There should be visibility of a metre or three – plenty to employ natural-coloured lure patterns in preference to lumo attractors. The key is to try to find some forage for the fish, whether that be prawns and shrimps on the weed beds and reedy banks or snags and backwaters for baitfish. Insect activity should increase this month, too, and fish which may find the going hard won’t hesitate to look up for a feed on a still, warm evening as beetle and moth hatches occur.

The bass will be heading for their Summer haunts and the lack of river flow could mean their passage will be halted or slowed in the shallows of the Richmond towards Casino and upstream of Lismore on Wilsons, Leicester and Tuncester creeks. Spinnerbaits, crankbaits and surface lures will get them when they’re frisky, while soft plastics, on jigs, dropshot rigs or weedless worm hooks will work better when they’re less active.

BEACHES

With the heady days of Winter behind us, most beach activity will centre on early and late sessions. Tailor should have tapered off seriously as they head for their ‘sea of love’ off Fraser Island, leaving resident whiting and dart, and foraging pods of bream and school jew.

Some of the best beach whiting fishing around Evans seems to occur in September, although best catches occur very early and late in the day. Live beach worms, especially small slimies, are about the only bait worth using, although yabbies seem to work OK in the dark. Places to try include Main beach in front of the surf club, New Zealand Beach and South Ballina Beach. Further north, you could try Seven Mile Beach at Lennox and the stretch from Belongil Creek to Black Rock in Byron Bay.

Off the rocks, there should still be some bream putting on as much condition as they can after spawning and the odd school jew, while those who throw lures might have to content themselves with jewfish and perhaps some GTs off the headlands such as Lennox Point and Broken Head.

It can be pretty hard to pin down spawning snapper because most of the fish won’t be on the hard ground where it’s so convenient to anchor. Drop the pick in the wrong place and you’ll have to contend with sergeant baker, red harrys (rock cod) and assorted dreadfuls, while the reds could be only 40 or 50 metres away on the gravel.

This is where diligent use of the sounder and GPS become crucial. Locate those schooled fish and you may have to also carry a sand anchor to work them properly. Or if you’re blessed with a still morning or (less likely) an evening, you could simply mark the schools on your GPS and drift over them.

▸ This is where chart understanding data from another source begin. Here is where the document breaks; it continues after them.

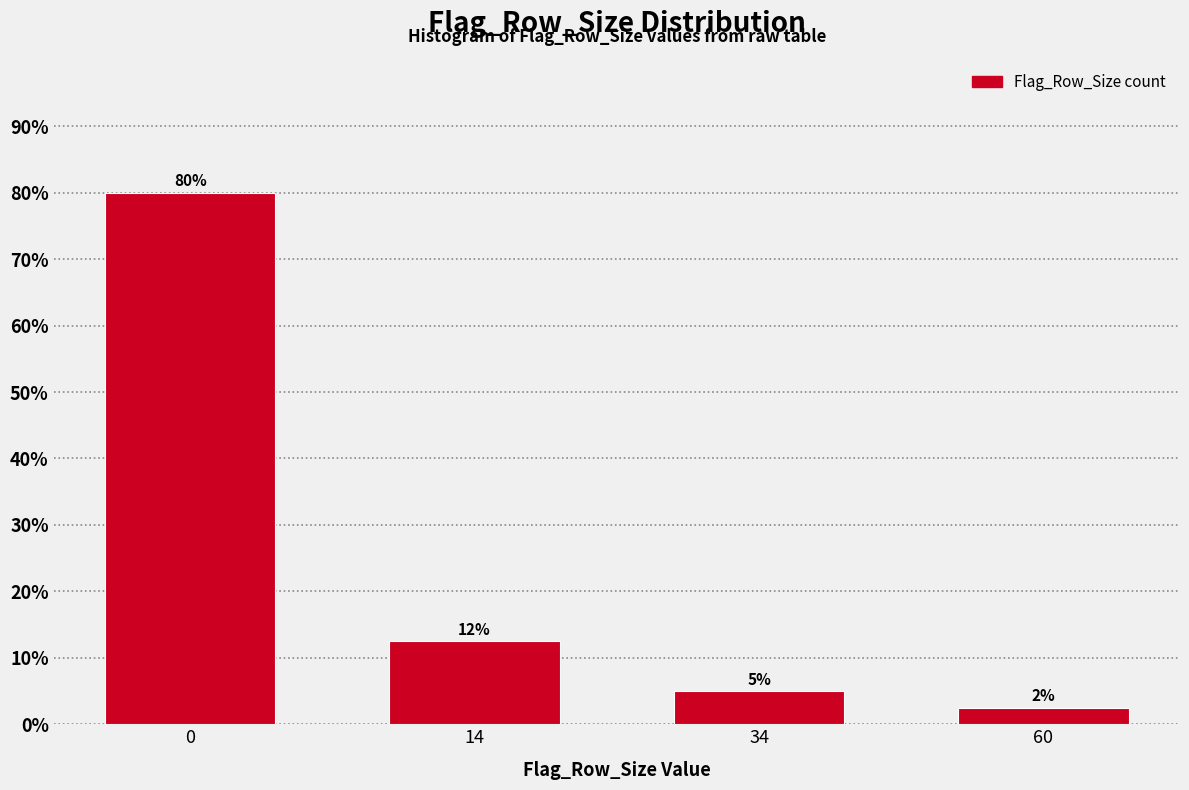

Between 14 and 60, which is larger?

14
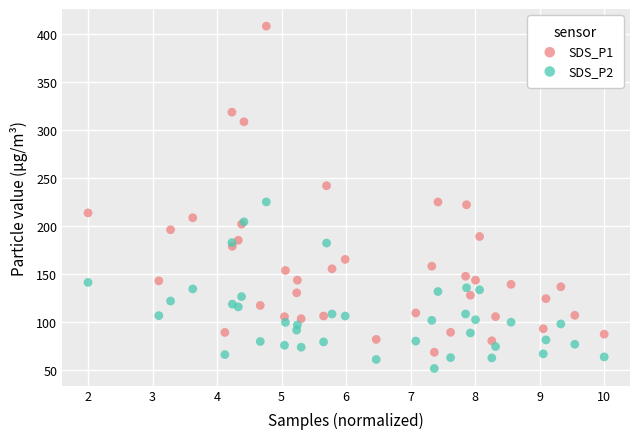

In the SDS_P1 series, what Y value is closest to 238?

242.0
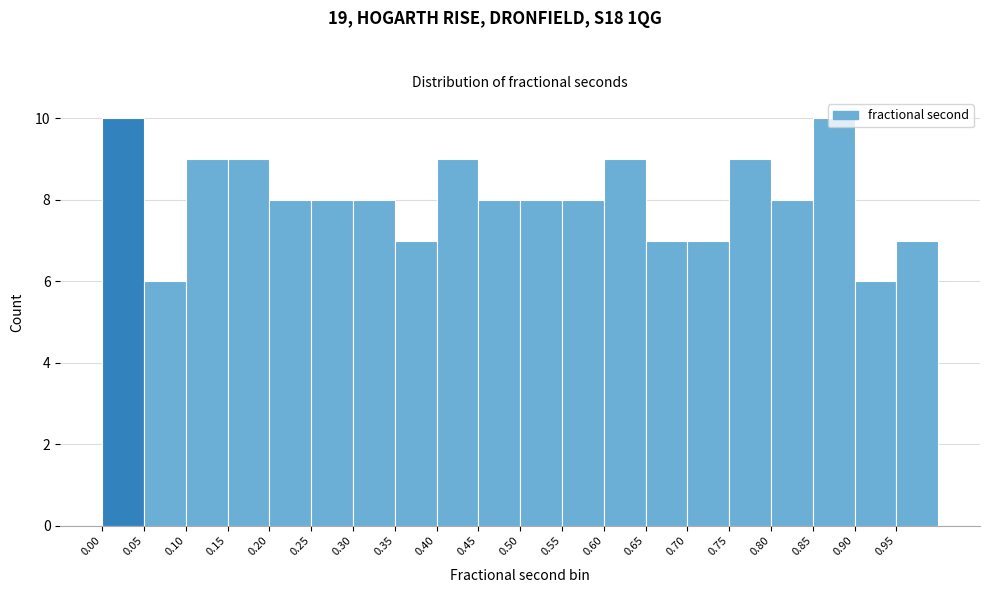

How tall is the bar that spans 0.80 to 0.85 on the x-axis? The values are not printed on the chart, so give them approximately, as read against the axis.

8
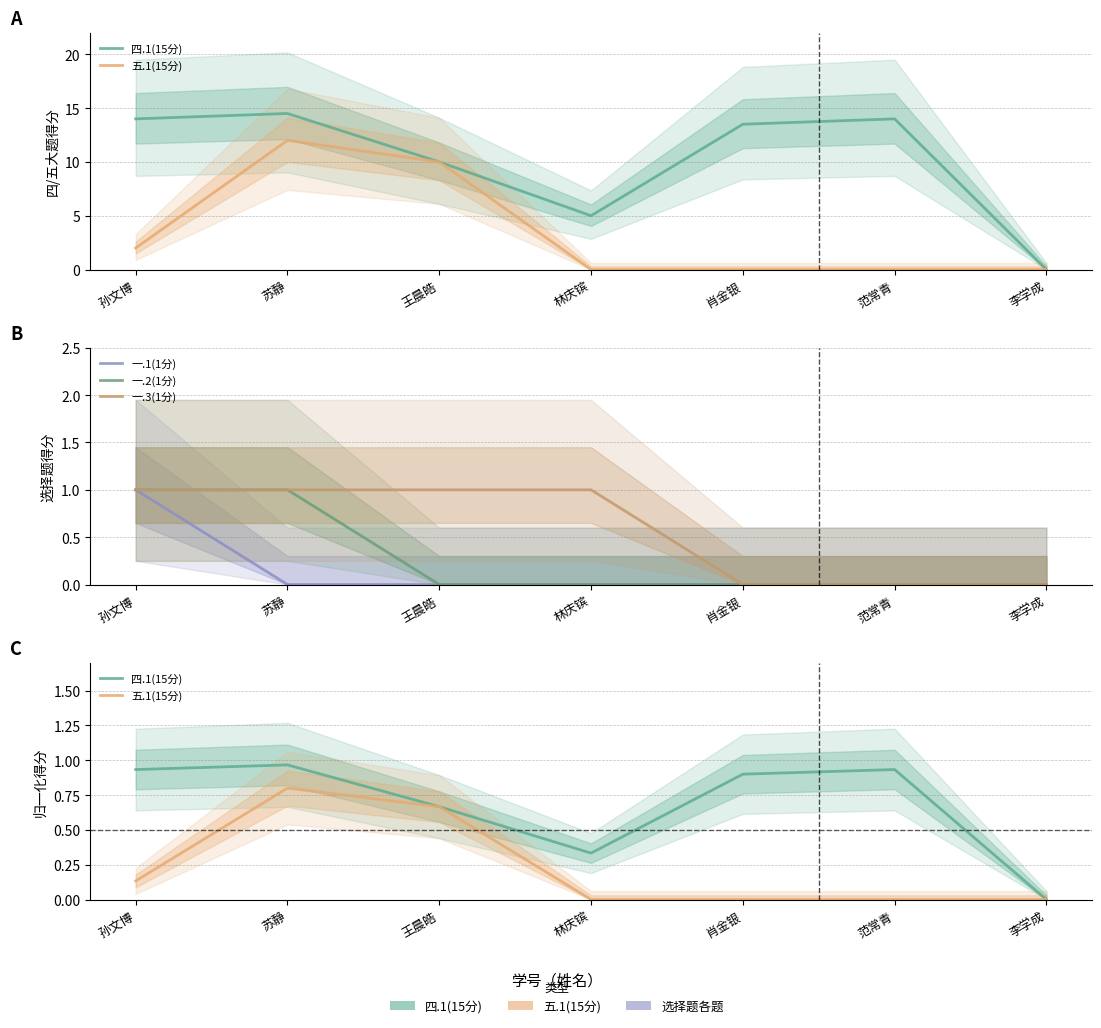

The 一.3(1分) series shows -0.6 at 肖金银. True or false?

False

Dropping medium-size (3” to 6”) soft plastics onto these fish will produce some champagne action at times but you may need some decent jig heads to do the job, as most of the snapper action takes place between 25 metres and about 40 metres – a long way to drop a light head. If you haven’t experienced the freight-train crash of a big red belting your jig, all I can say is hand on to your rod tightly at all times.